Writing from the San Antonio Breast Cancer Symposium – the opening address was by a distinguished UK scientist, Professor Valerie Beral giving an epidemiological perspective on the causes and prevention of breast cancer.
Her conclusions were deceptively simple. Women who have many children, have them young and breast feed them for long periods of time have a much lower risk of breast cancer. Late pregnancy (miscarriages and abortions have no effect) and breast feeding produce changes in the body which persist indefinitely. This is interesting because while HRT and the contraceptive pill have been shown to produce a slight increase in the incidence of breast cancer once you stop taking them the increased risk goes away until a few years on there is absolutely no increased risk.
Her conclusions are stark – few women in developed countries are at really low risk of breast cancer unless they develop the birth and breast feeding patterns of women in rural developing countries.
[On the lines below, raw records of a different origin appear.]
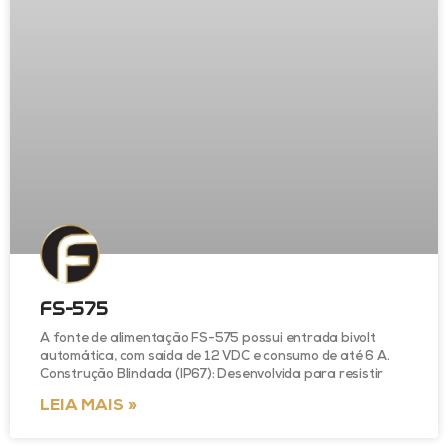
FS-575
A fonte de alimentação FS-575 possui entrada bivolt
automática, com saída de 12 VDC e consumo de até 6 A.
Construção Blindada (IP67): Desenvolvida para resistir
LEIA MAIS »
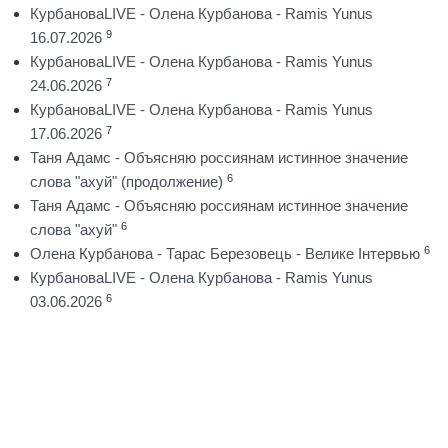
КурбановаLIVE - Олена Курбанова - Ramis Yunus
9
16.07.2026
КурбановаLIVE - Олена Курбанова - Ramis Yunus
7
24.06.2026
КурбановаLIVE - Олена Курбанова - Ramis Yunus
7
17.06.2026
Таня Адамс - Объясняю россиянам истинное значение
6
слова "ахуй" (продолжение)
Таня Адамс - Объясняю россиянам истинное значение
6
слова "ахуй"
6
Олена Курбанова - Тарас Березовець - Велике Інтервью
КурбановаLIVE - Олена Курбанова - Ramis Yunus
6
03.06.2026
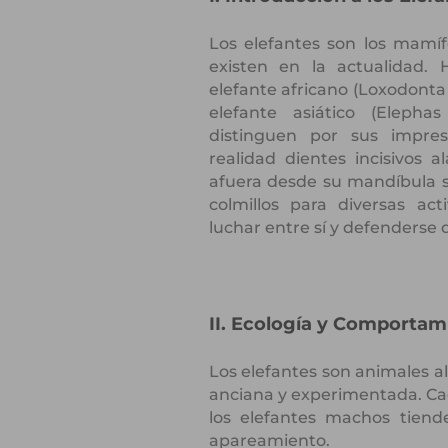
Los elefantes son los mamí
existen en la actualidad. H
elefante africano (Loxodonta 
elefante asiático (Eleph
distinguen por sus impres
realidad dientes incisivos 
afuera desde su mandíbula su
colmillos para diversas ac
luchar entre sí y defenderse
II. Ecología y Comportam
Los elefantes son animales a
anciana y experimentada. Ca
los elefantes machos tiend
apareamiento.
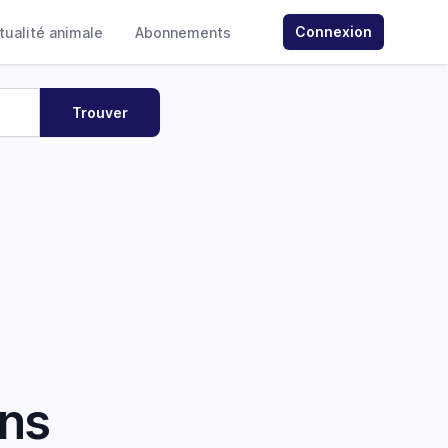
Connexion
ctualité animale
Abonnements
ans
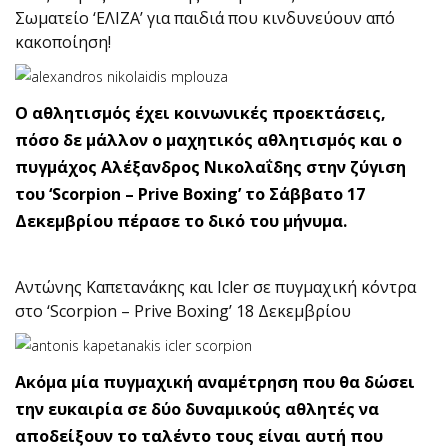
Σωματείο ‘ΕΛΙΖΑ’ για παιδιά που κινδυνεύουν από
κακοποίηση!
Ο αθλητισμός έχει κοινωνικές προεκτάσεις,
πόσο δε μάλλον ο μαχητικός αθλητισμός και ο
πυγμάχος Αλέξανδρος Νικολαΐδης στην ζύγιση
του ‘Scorpion – Prive Boxing’ το Σάββατο 17
Δεκεμβρίου πέρασε το δικό του μήνυμα.
Αντώνης Καπετανάκης και Icler σε πυγμαχική κόντρα
στο ‘Scorpion – Prive Boxing’ 18 Δεκεμβρίου
Ακόμα μία πυγμαχική αναμέτρηση που θα δώσει
την ευκαιρία σε δύο δυναμικούς αθλητές να
αποδείξουν το ταλέντο τους είναι αυτή που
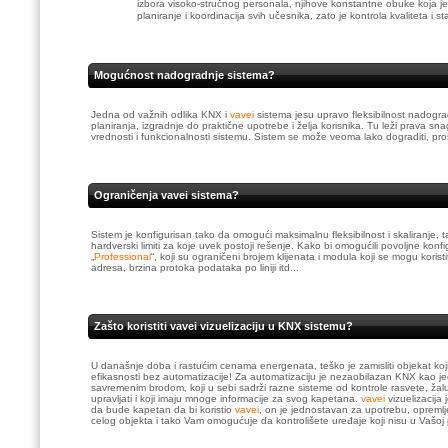
izbora visoko-stručnog personala, njihove konstantne obuke koja je
planiranje i koordinacija svih učesnika, zato je kontrola kvaliteta i 
Mogućnost nadogradnje sistema?
Jedna od važnih odlika KNX i
vavei
sistema jesu upravo fleksibilnost nadogra
planiranja, izgradnje do praktične upotrebe i želja korisnika. Tu leži prava 
vrednosti i funkcionalnosti sistemu. Sistem se može veoma lako dograditi, proširi
Ograničenja vavei sistema?
Sistem je konfigurisan tako da omogući maksimalnu fleksibilnost i skaliranje, 
hardverski limiti za koje uvek postoji rešenje. Kako bi omogućili povoljne konfi
„
Professional
“, koji su ograničeni brojem klijenata i modula koji se mogu koris
adresa, brzina protoka podataka po liniji itd...
Zašto koristiti vavei vizuelizaciju u KNX sistemu?
U današnje doba i rastućim cenama energenata, teško je zamisliti objekat koj
efikasnosti bez automatizacije! Za automatizaciju je nezaobilazan KNX kao j
savremenim brodom, koji u sebi sadrži razne sisteme od kontrole rasvete, žalu
upravljati i koji imaju mnoge informacije za svog kapetana.
vavei
vizuelizacij
da bude kapetan da bi koristio
vavei
, on je jednostavan za upotrebu, opremlj
celog objekta i tako Vam omogućuje da kontrolišete uređaje koji nisu u Vašoj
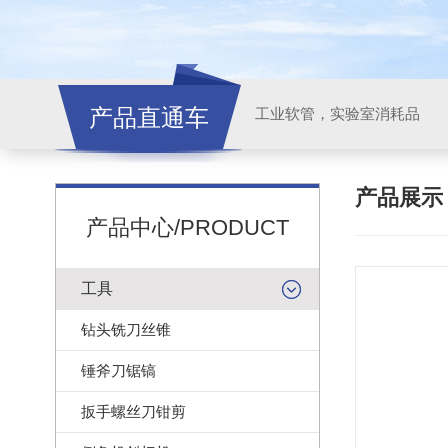
产品直通车
工业软管，实验室消耗品
产品展
产品中心/PRODUCT
工具
钻头铣刀丝锥
锤斧刀锯镐
扳手螺丝刀钳剪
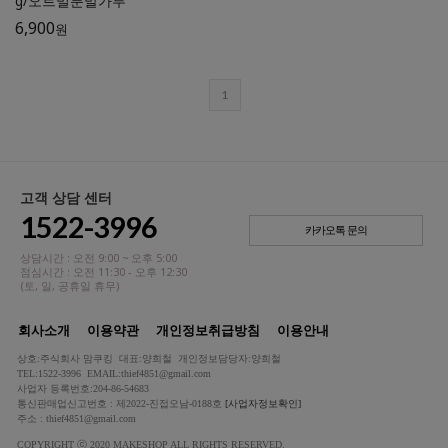
g/오트밀분말가루
6,900
원
1
고객 상담 센터
1522-3996
카카오톡 문의
상담시간 : 오전 9:00 ~ 오후 5:00
점심시간 : 오전 11:30 - 오후 12:30
(토, 일, 공휴일 휴무)
회사소개
이용약관
개인정보취급방침
이용안내
상호:주식회사 맘쿠킹 대표:양희철 개인정보담당자:양희철
TEL:1522-3996 EMAIL:thief4851@gmail.com
사업자 등록번호:204-86-54683
통신판매업신고번호 : 제2022-진접오남-0188호
[사업자정보확인]
주소 : thief4851@gmail.com
COPYRIGHT ⓒ 2020 MAKESHOP ALL RIGHTS RESERVED.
Clearly that is not going to happen- you can and should certainly breast feed if you have children but are not going to have any or many children simply to reduce our risk.
Another conclusion is that with the gradual urbanization of developing countries and the impact that has on family size, by 2030 we could see the number of breast cancers diagnosed annually worldwide double from one to two million.
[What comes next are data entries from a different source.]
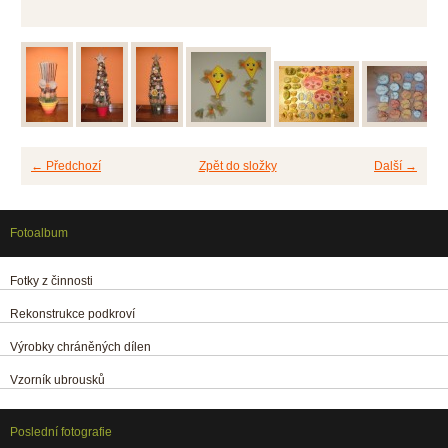
← Předchozí
Zpět do složky
Další →
Fotoalbum
Fotky z činnosti
Rekonstrukce podkroví
Výrobky chráněných dílen
Vzorník ubrousků
Poslední fotografie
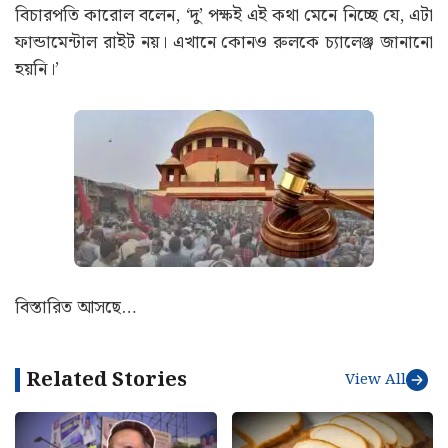
বিচারপতি কারোল বলেন, ‘দু’ পক্ষই এই কথা মেনে নিচ্ছে যে, এটা
ফান্ডামেন্টাল রাইট নয়। এখানে কোনও রুলকে চ্যালেঞ্জ জানানো
হয়নি।’
বিস্তারিত আসছে…
Related Stories
View All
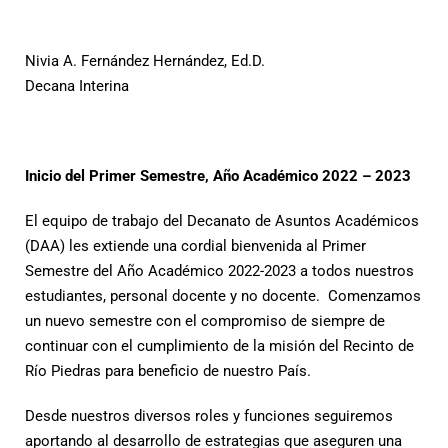
Nivia A. Fernández Hernández, Ed.D.
Decana Interina
Inicio del Primer Semestre, Año Académico 2022 – 2023
El equipo de trabajo del Decanato de Asuntos Académicos
(DAA) les extiende una cordial bienvenida al Primer
Semestre del Año Académico 2022-2023 a todos nuestros
estudiantes, personal docente y no docente. Comenzamos
un nuevo semestre con el compromiso de siempre de
continuar con el cumplimiento de la misión del Recinto de
Río Piedras para beneficio de nuestro País.
Desde nuestros diversos roles y funciones seguiremos
aportando al desarrollo de estrategias que aseguren una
There are factors which we can change: if no woman in the USA was obese, drank alcohol or used the pill or HRT there would be 40,000 fewer cases of breast cancer (140,000 against 180,000).
I think this is scientifically interesting and really does point to avenues for research – prevention is the most difficult and expensive avenue of research. But, as Valerie acknowledged, none of this is very helpful to us now – altering childbearing patterns is not a realistic option so interventions which mimic the effects of childbearing and lactation are needed.
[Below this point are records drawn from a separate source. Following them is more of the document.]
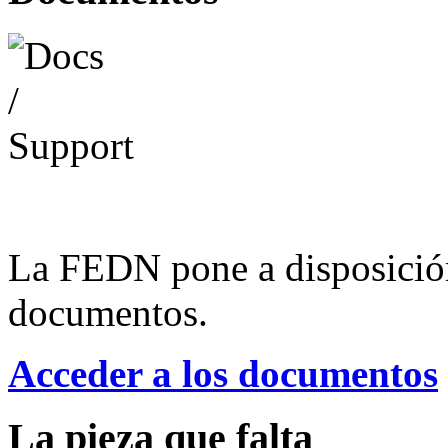
La FEDN pone a disposició
documentos.
Acceder a los documentos
La pieza que falta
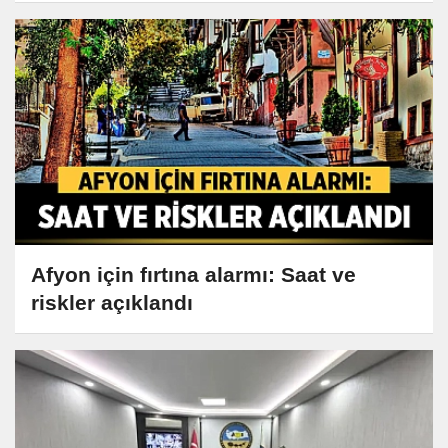
Afyon için fırtına alarmı: Saat ve
riskler açıklandı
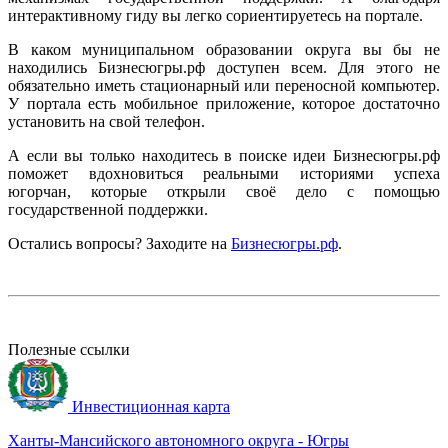
интерактивному гиду вы легко сориентируетесь на портале.
В каком муниципальном образовании округа вы бы не
находились Бизнесюгры.рф доступен всем. Для этого не
обязательно иметь стационарный или переносной компьютер.
У портала есть мобильное приложение, которое достаточно
установить на свой телефон.
А если вы только находитесь в поиске идеи Бизнесюгры.рф
поможет вдохновиться реальными историями успеха
югорчан, которые открыли своё дело с помощью
государственной поддержки.
Остались вопросы? Заходите на
Бизнесюгры.рф
.
Полезные ссылки
Инвестиционная карта
Ханты-Мансийского автономного округа - Югры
Just remember – lies, damn lies and statistics – this is about statistics and it doesn’t mean that no woman who has children and breast feeds will get breast cancer and not all nuns get breast cancer either – I am not being facetious about nuns – the start of this research was an observation in the 18th century that nuns had a much higher risk of breast cancer than married women. That is the basis of epidemiology – scientific observation of what has happened so that you can change what will happen.